Count the lines of the records below that hold the word "different", and give only the number.

====== Exercise materials

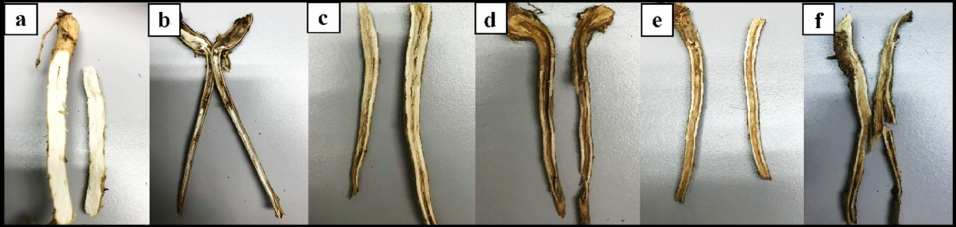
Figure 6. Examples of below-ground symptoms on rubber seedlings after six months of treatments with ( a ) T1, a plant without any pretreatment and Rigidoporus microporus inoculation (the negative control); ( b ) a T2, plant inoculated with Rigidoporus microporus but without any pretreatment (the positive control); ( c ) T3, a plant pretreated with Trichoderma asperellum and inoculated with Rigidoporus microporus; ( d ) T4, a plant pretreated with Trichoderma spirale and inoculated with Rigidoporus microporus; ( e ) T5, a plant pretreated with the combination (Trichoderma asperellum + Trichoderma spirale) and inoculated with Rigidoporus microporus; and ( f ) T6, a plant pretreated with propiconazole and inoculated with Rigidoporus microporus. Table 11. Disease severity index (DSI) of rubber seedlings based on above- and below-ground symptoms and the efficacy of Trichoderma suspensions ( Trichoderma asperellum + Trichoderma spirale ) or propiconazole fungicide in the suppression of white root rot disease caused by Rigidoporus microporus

============
====== Exercise materials

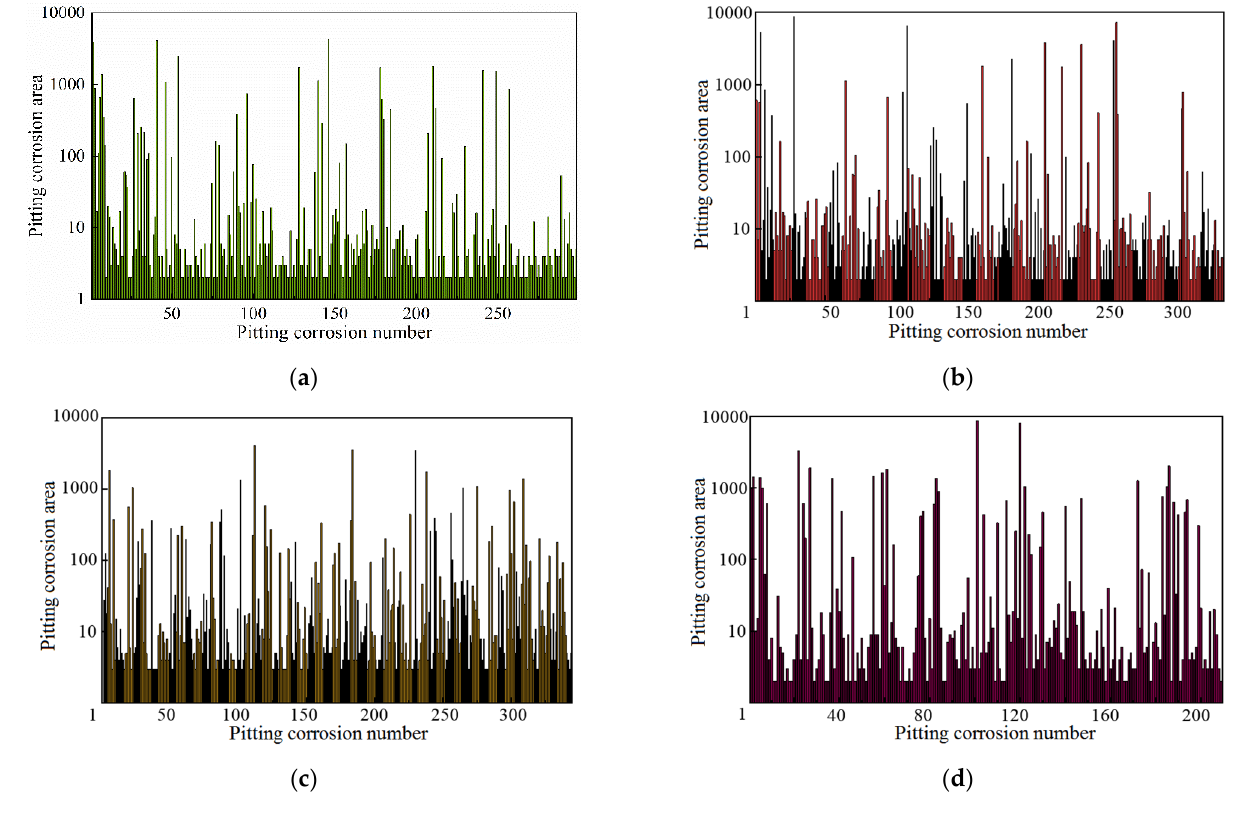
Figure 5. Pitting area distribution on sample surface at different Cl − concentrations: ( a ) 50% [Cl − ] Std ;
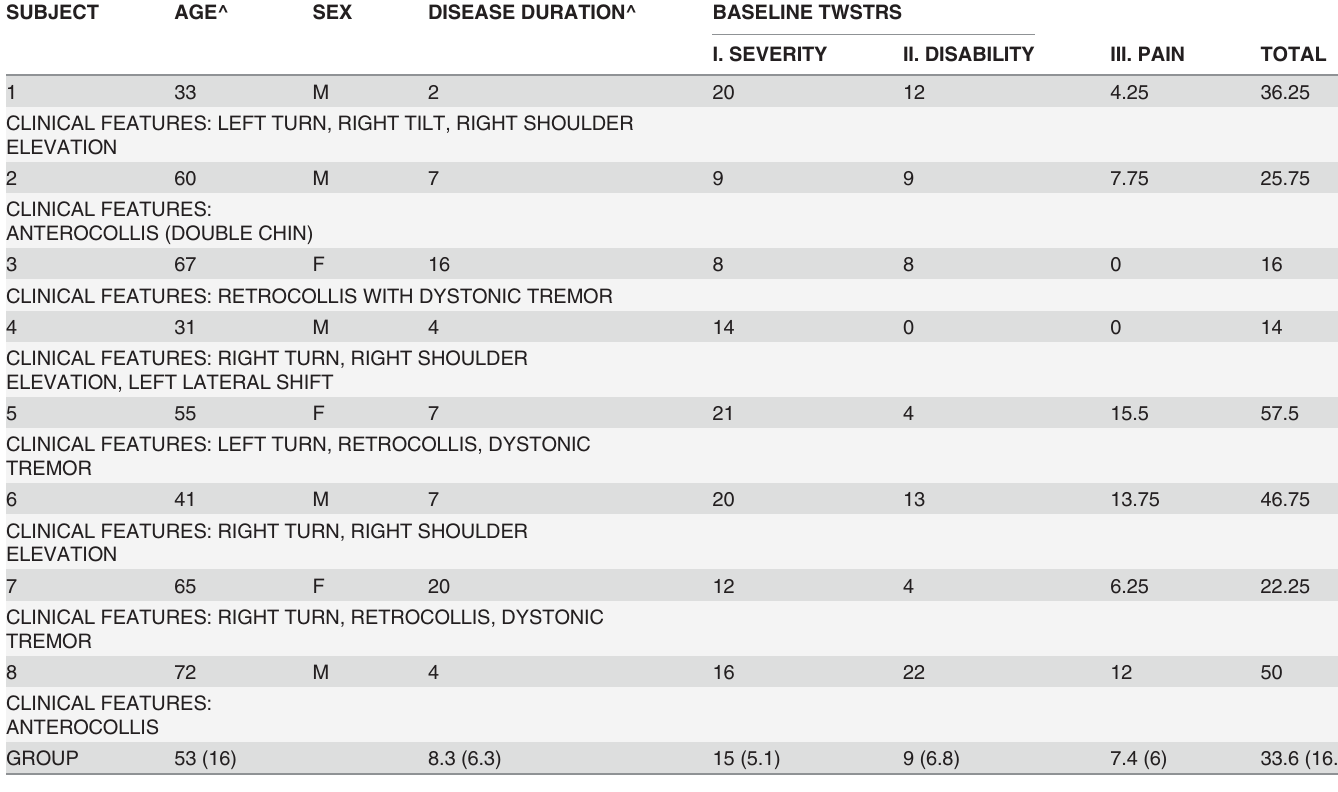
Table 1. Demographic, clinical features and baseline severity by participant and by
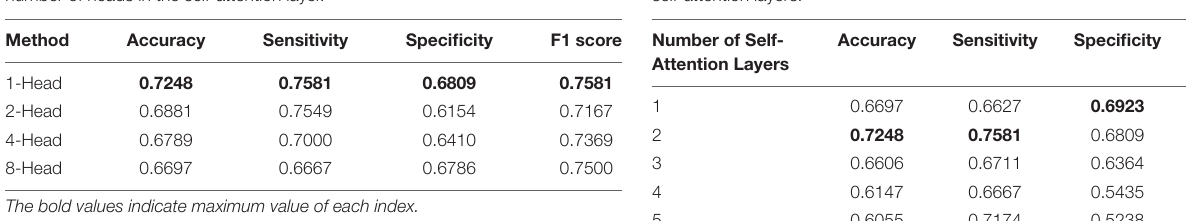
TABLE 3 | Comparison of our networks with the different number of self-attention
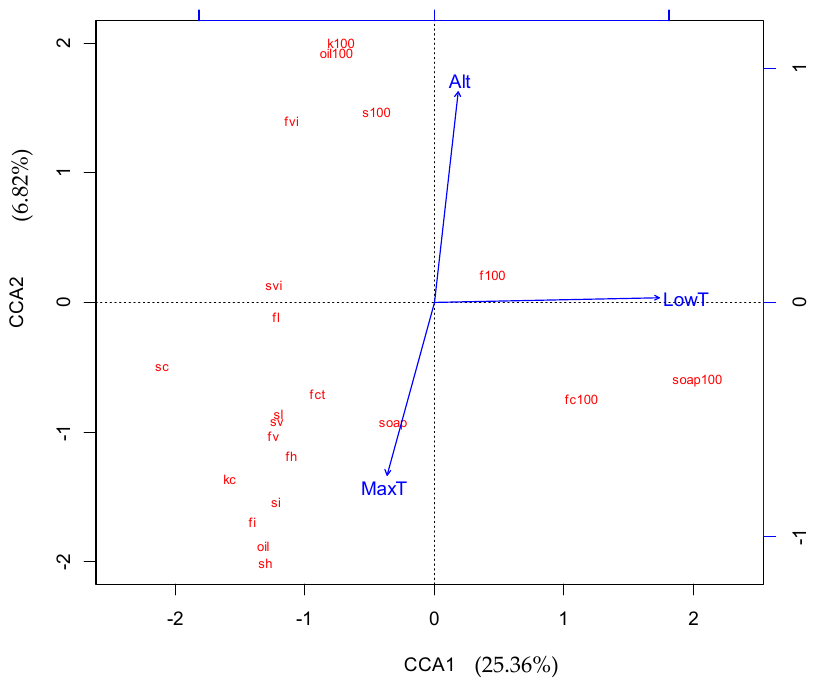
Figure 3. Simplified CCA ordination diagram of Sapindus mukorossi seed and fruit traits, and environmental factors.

============

_Output below_
2